A 3DMark Time Spy score of around 2,000 marks suggests that a system is capable of running games at a 1080p resolution married to high-quality settings, based on the benchmark scores we have seen in the last year.
According to developer Futuremark, the Orange Room test mimics the demands of popular VR solutions such as the HTC Vive and Oculus Rift, and any score above 5,000 is a pass. What this shows, indirectly, is that while RX 460 is a decent performer, it lacks the innate horsepower to drive a fluid, immersive VR experience.
AMD is keen to extol the virtues of Vulkan - the close-to-metal API that is able to free up the CPU and let the GPU do its thing. Set to ultra, we rarely saw the framerate dip below 60fps for the 4GB card, and it's a great game to play when paired up with a FreeSync screen. Indeed, we used it in conjunction with that £109 monitor alluded to on the first page.
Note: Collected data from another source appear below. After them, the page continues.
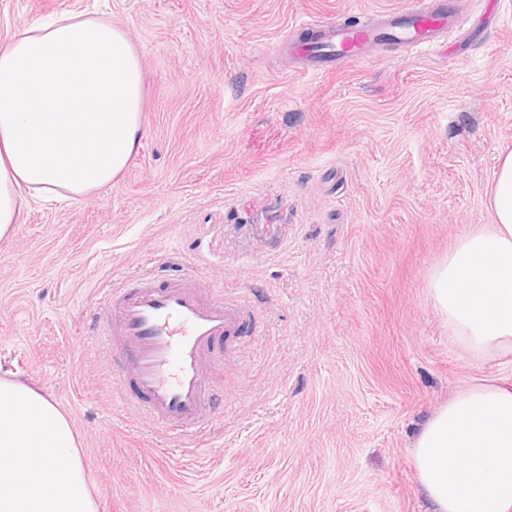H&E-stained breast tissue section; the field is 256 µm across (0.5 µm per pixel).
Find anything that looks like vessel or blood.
<instances>
[{
    "label": "vessel or blood",
    "instance_id": "obj_1",
    "mask_svg": "<svg viewBox=\"0 0 512 512\" xmlns=\"http://www.w3.org/2000/svg\"><path fill=\"white\" fill-rule=\"evenodd\" d=\"M457 23L449 0H437L431 11L391 12L379 25L334 21L317 26L289 52L319 75L339 58L366 61L380 42L436 46ZM248 318L243 305L204 298L194 278L149 273L113 289L101 321L106 350L131 367L129 393L139 408L169 436L186 439L200 428L205 412L223 408L224 392L208 388L204 368L223 356L226 337L241 333Z\"/></svg>",
    "mask_w": 512,
    "mask_h": 512
}]
</instances>
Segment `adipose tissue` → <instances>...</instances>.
<instances>
[{
  "label": "adipose tissue",
  "instance_id": "adipose-tissue-1",
  "mask_svg": "<svg viewBox=\"0 0 512 512\" xmlns=\"http://www.w3.org/2000/svg\"><path fill=\"white\" fill-rule=\"evenodd\" d=\"M143 74L123 28L92 13L20 25L0 44V239L33 205L88 199L141 146ZM490 221L432 269L428 297L472 357H512V151L488 191ZM52 453L32 455L39 439ZM432 512H512V385L479 381L412 444ZM0 512H97L71 421L43 392L0 378Z\"/></svg>",
  "mask_w": 512,
  "mask_h": 512
}]
</instances>
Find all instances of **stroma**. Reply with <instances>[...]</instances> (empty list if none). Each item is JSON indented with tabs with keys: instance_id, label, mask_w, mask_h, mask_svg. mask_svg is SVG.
<instances>
[{
	"instance_id": "stroma-1",
	"label": "stroma",
	"mask_w": 512,
	"mask_h": 512,
	"mask_svg": "<svg viewBox=\"0 0 512 512\" xmlns=\"http://www.w3.org/2000/svg\"><path fill=\"white\" fill-rule=\"evenodd\" d=\"M421 2L0 0V41L94 11L144 70L124 173L0 240V376L70 418L98 512H428L419 426L477 379L512 382L427 295L432 267L489 223L512 150V0H455L460 45L377 49L324 77L276 49L301 19ZM160 268L257 327L208 369L222 413L180 441L121 399L96 340L106 290Z\"/></svg>"
}]
</instances>
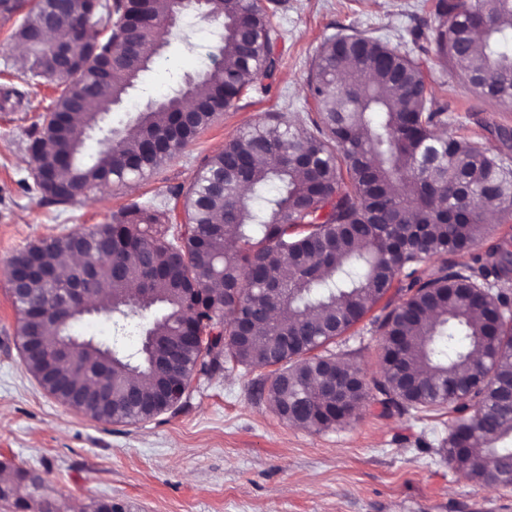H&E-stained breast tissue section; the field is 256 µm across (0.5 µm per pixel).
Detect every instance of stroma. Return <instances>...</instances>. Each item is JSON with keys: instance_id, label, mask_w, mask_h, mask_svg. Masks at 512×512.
Returning a JSON list of instances; mask_svg holds the SVG:
<instances>
[{"instance_id": "obj_1", "label": "stroma", "mask_w": 512, "mask_h": 512, "mask_svg": "<svg viewBox=\"0 0 512 512\" xmlns=\"http://www.w3.org/2000/svg\"><path fill=\"white\" fill-rule=\"evenodd\" d=\"M432 0H284L272 24L280 70L267 91L241 96L150 176L62 207L36 191L27 132L56 92L31 86L28 100L0 95V462L42 472L64 512H512V487L489 489L448 466L441 441L447 416L365 403L357 419L315 431L283 421L257 385L267 368L236 366L194 377L178 411L132 423L85 418L47 395L23 365L18 314L8 290L10 258L28 243L87 231L132 199L160 200L188 186L203 160L268 112L303 116L307 82L324 39L353 27L411 51L431 91L467 126L512 128V105L478 98L434 54L425 35ZM0 20V91L22 86L23 66ZM152 69L110 112L106 128L127 131L147 102L180 89L185 76L214 63L218 30L196 16L167 32ZM381 338L362 320L330 349L379 377Z\"/></svg>"}]
</instances>
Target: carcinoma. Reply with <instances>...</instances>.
I'll use <instances>...</instances> for the list:
<instances>
[{"label": "carcinoma", "instance_id": "obj_1", "mask_svg": "<svg viewBox=\"0 0 512 512\" xmlns=\"http://www.w3.org/2000/svg\"><path fill=\"white\" fill-rule=\"evenodd\" d=\"M27 0H0V19L21 16L12 38L27 51L24 74L55 84L59 94L28 133L33 180L49 203L65 206L104 184H122L160 168L245 93L266 90L278 67L271 24L281 0H211L220 27L222 60L202 72L188 97L168 95L139 114L136 135L106 143L90 159L75 127L95 126L154 64V21L172 0H70L58 36L76 66H46L51 42L35 38L45 9ZM430 40L455 77L481 99L512 104V0H435ZM103 29H98V25ZM365 76L368 81L360 82ZM316 112L302 124L269 112L205 159L182 198L185 221L171 223L177 204L132 199L89 232L27 244L11 259L27 275L12 296L19 314L22 361L43 390L94 421L148 420L171 407L154 391L166 377L164 358L183 386L227 365L273 368L261 388L288 423L320 431L358 416L336 404L323 384L341 386L354 366L322 348L345 335L391 289L403 296L381 308L372 325L382 336L385 408L438 411L451 407L442 451L448 465L487 488L512 485V241L503 240L473 263L448 269L447 255H466L488 234L483 204L497 203L512 221V166L490 154L482 134L438 135L448 126V102L432 95L419 60L379 36L359 33L324 40L308 83ZM198 112L189 123L182 109ZM81 111H73L74 105ZM278 185L270 194L267 187ZM81 249L90 260L85 294L112 298L114 331L140 330L134 316L161 305L164 314L143 330L134 352L88 345L69 362L45 371L81 318L61 288L47 279ZM141 288L124 302L130 283ZM220 283L217 290L213 285ZM252 324L247 342L237 321ZM223 330L214 346L185 342L203 330ZM38 337L40 350L25 349ZM489 365L494 380L474 381ZM106 384L112 404L81 394ZM0 502L14 512H61L43 493L34 468L9 467Z\"/></svg>", "mask_w": 512, "mask_h": 512}]
</instances>
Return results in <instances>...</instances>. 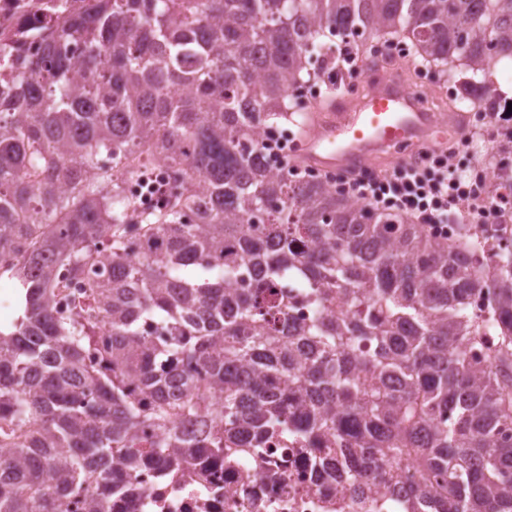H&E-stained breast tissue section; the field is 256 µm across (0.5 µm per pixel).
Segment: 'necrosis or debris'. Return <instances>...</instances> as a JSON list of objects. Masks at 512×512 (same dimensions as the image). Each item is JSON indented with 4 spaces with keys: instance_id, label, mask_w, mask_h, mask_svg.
Here are the masks:
<instances>
[{
    "instance_id": "obj_1",
    "label": "necrosis or debris",
    "mask_w": 512,
    "mask_h": 512,
    "mask_svg": "<svg viewBox=\"0 0 512 512\" xmlns=\"http://www.w3.org/2000/svg\"><path fill=\"white\" fill-rule=\"evenodd\" d=\"M81 0H0V66L12 63L7 51L17 34L48 16L61 17ZM174 173L165 165L153 167L126 193L138 202L130 222L165 208L172 200ZM288 455V471L277 474L274 465L245 456L232 466L200 458L173 472L148 462L133 474V491L105 504V512H402L403 493L364 488L363 499L351 502L348 486L317 472L308 457L297 454L295 443L281 441Z\"/></svg>"
}]
</instances>
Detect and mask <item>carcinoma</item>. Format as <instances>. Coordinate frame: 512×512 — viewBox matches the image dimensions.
I'll return each instance as SVG.
<instances>
[{
  "mask_svg": "<svg viewBox=\"0 0 512 512\" xmlns=\"http://www.w3.org/2000/svg\"><path fill=\"white\" fill-rule=\"evenodd\" d=\"M83 2L19 34L0 72V279L20 310L0 325V512H102L147 461L230 462L282 437L355 492L413 467L406 512H512V251L348 203L252 138L370 39L497 111L512 0ZM158 162L181 190L131 224L125 185ZM62 263L88 289L66 320ZM207 388L224 394L216 431Z\"/></svg>",
  "mask_w": 512,
  "mask_h": 512,
  "instance_id": "1",
  "label": "carcinoma"
}]
</instances>
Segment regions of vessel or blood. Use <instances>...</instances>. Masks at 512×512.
<instances>
[{
    "label": "vessel or blood",
    "instance_id": "b4317fda",
    "mask_svg": "<svg viewBox=\"0 0 512 512\" xmlns=\"http://www.w3.org/2000/svg\"><path fill=\"white\" fill-rule=\"evenodd\" d=\"M302 128L292 164L331 174L382 165L397 144L431 147L446 140L440 113L425 110L419 92L391 69L361 93L325 96L303 113Z\"/></svg>",
    "mask_w": 512,
    "mask_h": 512
}]
</instances>
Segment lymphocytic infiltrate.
<instances>
[{
  "mask_svg": "<svg viewBox=\"0 0 512 512\" xmlns=\"http://www.w3.org/2000/svg\"><path fill=\"white\" fill-rule=\"evenodd\" d=\"M469 138H462L443 150L441 157L424 152L413 161H403L385 171H364L346 179V191L392 214H407L435 236H447L450 223L479 224L504 209H512V199L493 198L483 208L471 207L453 159L464 153Z\"/></svg>",
  "mask_w": 512,
  "mask_h": 512,
  "instance_id": "obj_1",
  "label": "lymphocytic infiltrate"
}]
</instances>
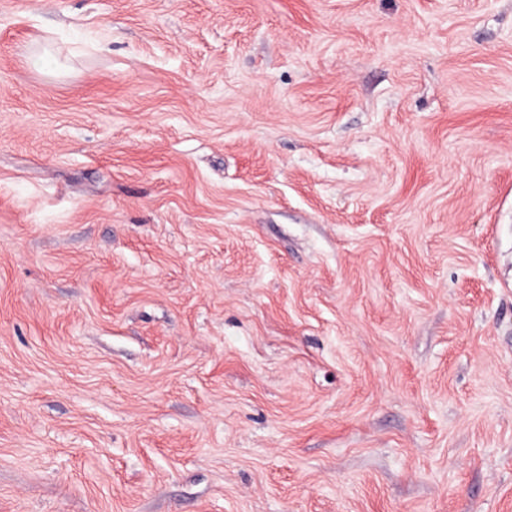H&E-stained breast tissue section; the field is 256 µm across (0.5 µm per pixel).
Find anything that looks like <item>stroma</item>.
Wrapping results in <instances>:
<instances>
[{"label": "stroma", "mask_w": 512, "mask_h": 512, "mask_svg": "<svg viewBox=\"0 0 512 512\" xmlns=\"http://www.w3.org/2000/svg\"><path fill=\"white\" fill-rule=\"evenodd\" d=\"M0 512H512V0H0Z\"/></svg>", "instance_id": "stroma-1"}]
</instances>
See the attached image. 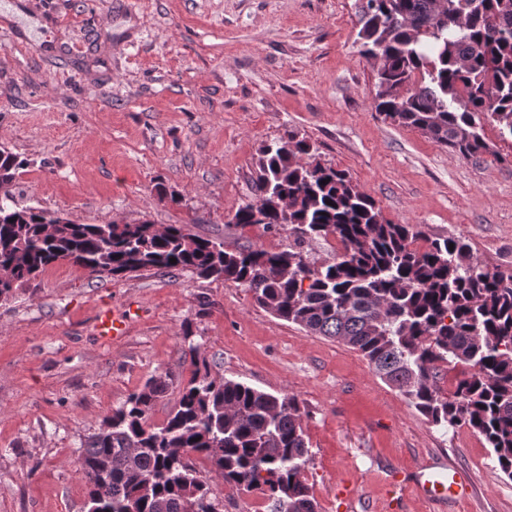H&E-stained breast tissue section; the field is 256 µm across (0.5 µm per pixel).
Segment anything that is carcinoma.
<instances>
[{
    "label": "carcinoma",
    "instance_id": "cac0c4a2",
    "mask_svg": "<svg viewBox=\"0 0 512 512\" xmlns=\"http://www.w3.org/2000/svg\"><path fill=\"white\" fill-rule=\"evenodd\" d=\"M365 0L358 9L362 54L374 71L375 111L467 159L496 154L484 124L512 138V0ZM298 134L258 150L256 197L231 223L294 236L279 251L191 233L181 224L54 225L48 211L18 205L11 187L24 160L0 147V296L58 261L97 277L147 269L190 272L246 288L262 308L310 333L358 350L381 379L433 425L467 426L512 479V275L483 266L462 237L427 240L411 224L383 218L342 170L316 159ZM335 237L330 260L305 246ZM177 263H170V259ZM199 346L195 366L163 424L148 414L167 384L150 381L112 411L80 454L87 512H209L208 479L172 449L202 455L227 484L258 490L274 512H317L304 475L309 447L296 397L211 375ZM466 376L440 386L447 365Z\"/></svg>",
    "mask_w": 512,
    "mask_h": 512
}]
</instances>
However, and it's a big one, the 2GB cards suffered in the same test, suggesting that the amount of traffic over the bus increases hugely when there's only half the memory. Is there a reason for 4GB? Yes, in certain games there is.
What about the 1,024-core RX 460? The extra shaders offer around seven per cent more performance, for free, and that's enough horsepower to overtake the GTX 1050 at every test, easily so in the memory-limited Doom scenario. Who doesn't like stuff for free, right?